These vows were taken by 110 courageous knitters at the 2009 Knitter's Review Retreat. I'd asked them to choose a special project that they would knit expressly for themselves (called our New Beginnings project). In years past, many of us have never completed these projects. So I decided to do something a little extra this year. I donned a pink blinking tiara, grabbed the microphone, and conducted a group wedding ceremony between knitters and their projects.
While it was all in jest, I still hoped we could help inspire one another to gain momentum in these projects and carry the goodwill of the weekend back out into the world.
At the request of retreat attendees, I'm sharing these vows with you. I invite you to carry them forth into your own knitting life. And, above all, have fun!
We are gathered here today, in the sign of the sheep and in the face of this company, to join together these knitters and these projects. This is a sacred right. An ancient right. Not to be entered into unadvisedly or lightly—but reverently, proudly, and solemnly.

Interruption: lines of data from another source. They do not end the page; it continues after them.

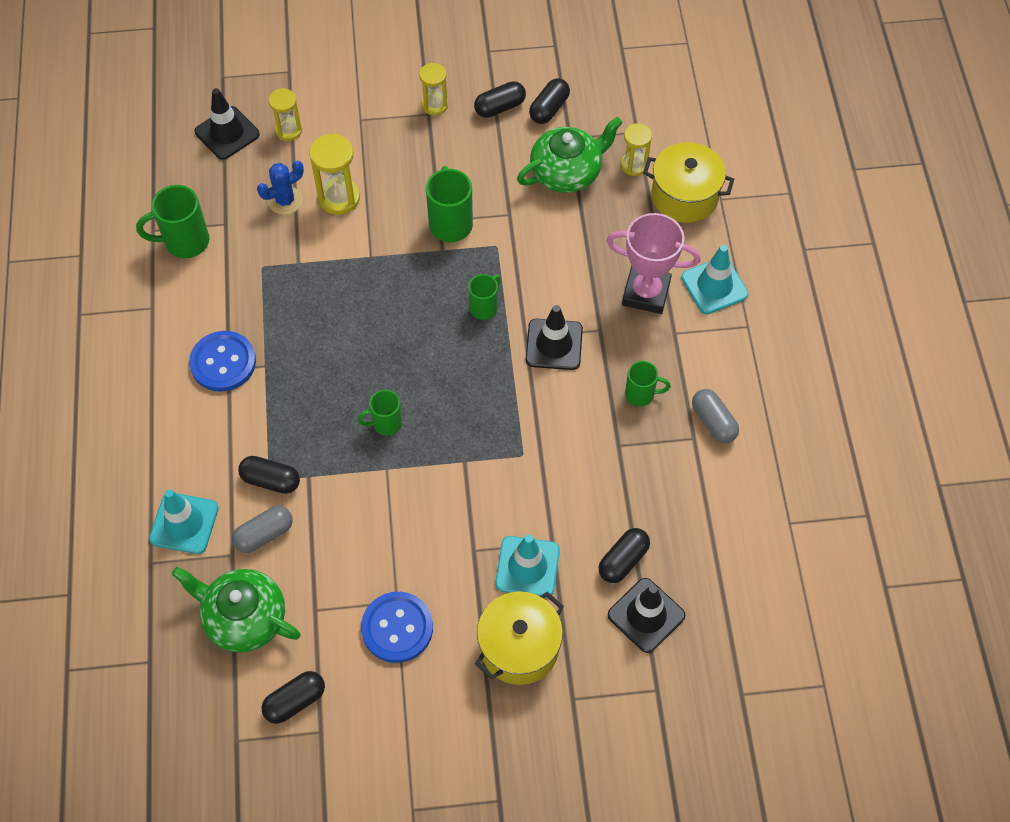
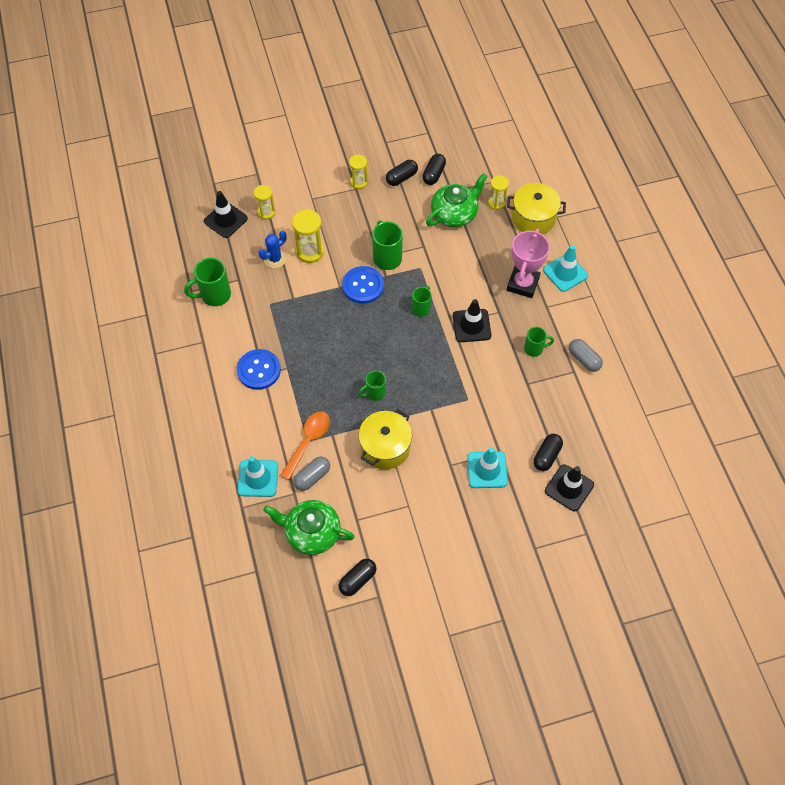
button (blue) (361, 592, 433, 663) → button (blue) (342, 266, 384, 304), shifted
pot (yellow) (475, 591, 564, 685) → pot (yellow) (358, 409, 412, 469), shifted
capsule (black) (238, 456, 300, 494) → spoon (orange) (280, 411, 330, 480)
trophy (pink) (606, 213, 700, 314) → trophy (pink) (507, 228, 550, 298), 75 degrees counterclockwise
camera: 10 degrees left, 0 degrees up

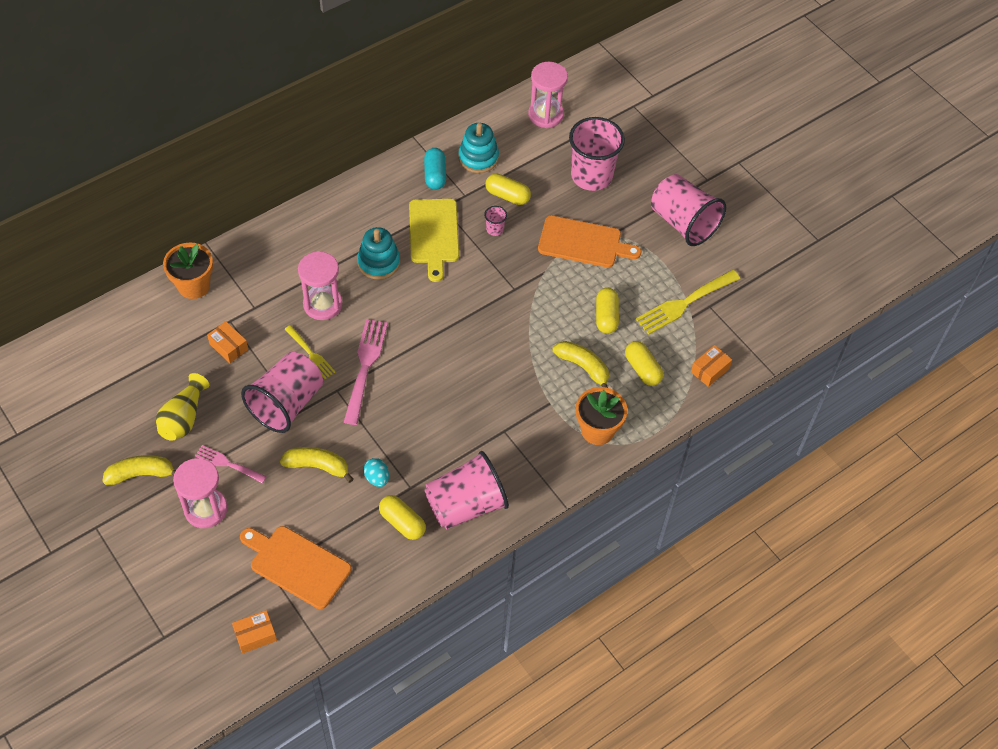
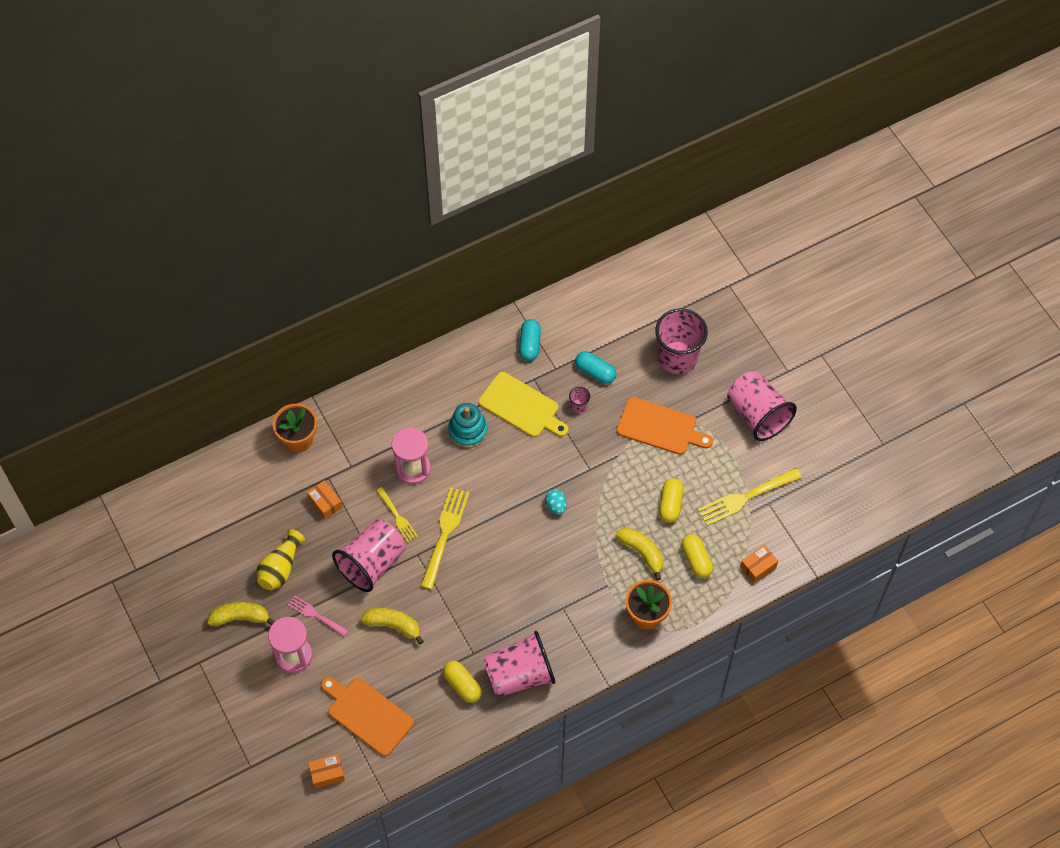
stacking toy (turquoise) (458, 123, 499, 173) → -
hourglass (pink) (528, 62, 568, 128) → -
egg (turquoise) (363, 458, 389, 487) → egg (turquoise) (545, 489, 567, 514), shifted
fork (pink) (344, 319, 388, 425) → fork (yellow) (421, 487, 470, 590)
capsule (yellow) (486, 174, 531, 205) → capsule (turquoise) (575, 351, 617, 384)
cutting board (yellow) (409, 199, 459, 282) → cutting board (yellow) (478, 372, 568, 437), 60 degrees counterclockwise
camera: 10 degrees right, 5 degrees up

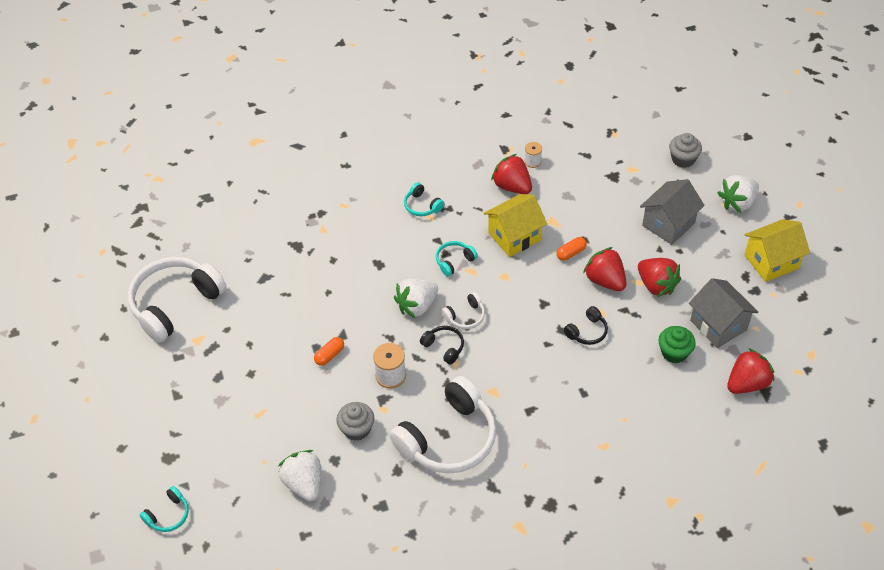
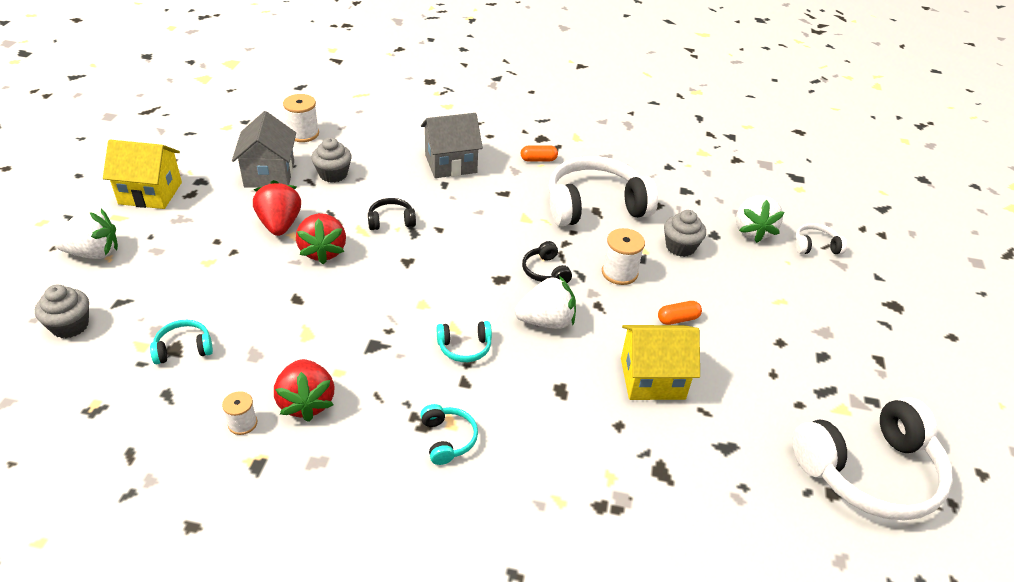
headphones (turquoise) (140, 486, 189, 532) → headphones (turquoise) (150, 320, 213, 364), shifted
headphones (white) (442, 292, 485, 329) → headphones (white) (796, 223, 847, 255), shifted
house (yellow) (484, 194, 547, 257) → house (yellow) (621, 325, 700, 400), shifted
capsule (orange) (556, 237, 587, 261) → capsule (orange) (521, 145, 558, 162), shifted
house (grey) (640, 179, 705, 245) → house (grey) (421, 113, 483, 178), shifted
strawberry (red) (727, 348, 774, 394) → spool (white) (283, 94, 319, 142)
cupcake (green) (659, 326, 696, 363) → cupcake (grey) (311, 137, 352, 183)
camera: 155 degrees left, 10 degrees down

If any person can show just cause why they may not be joined together, let them speak now or forever hold their peace.
Through marriage, we make a commitment to these projects, to face their disappointments, embrace their errata, realize their potentially unintelligible instructions, withstand any knots we may discover mid-skein. We promise one another to aspire to these ideals throughout our time together—through mutual understanding, patience, and openness to one another.
Should life throw in a few rows of unexpected moss stitch, should our left-twist cable inadvertently become a right-twist, one, should we discover three-quarters of the way through that we've been knitting with two different-sized needles...we assure our projects that, through any shortcomings, our hearts really are in tune with theirs. We shall share with them in all our gladness, strengthen each other with each stitch.
Casting on is an act of faith and commitment as well as a moral and physical union between individual and yarn. In fact, casting on has been described as the best and most important relationship that can exist between an individual and yarn. It is the construction of their skill and trust into a single, growing energy of physical fabric. It is a moral commitment that requires and deserves daily attention.
We are ready for our exchange of vows. Please repeat after me:
I, _________________, take thee, "Project," to be my lawfully wedded New Beginnings project. Secure in the knowledge that you will be my constant friend, my faithful partner, and my one true project. Mostly.
I pledge to be your faithful knitter in sickness and in health, in knits and purls, stitches and snags, through the good times and the bad.
I promise to knit you without reservation, to tink you in times of distress, to grow with you in stitch and spirit, and cherish you until bind-off do we part.
What therefore we have joined together, let no other project or yarn put asunder.
And so, by the totally nonexistent power not vested in me by the state of Massachusetts, I now pronounce you knitter and project. You may now knit your stitches!"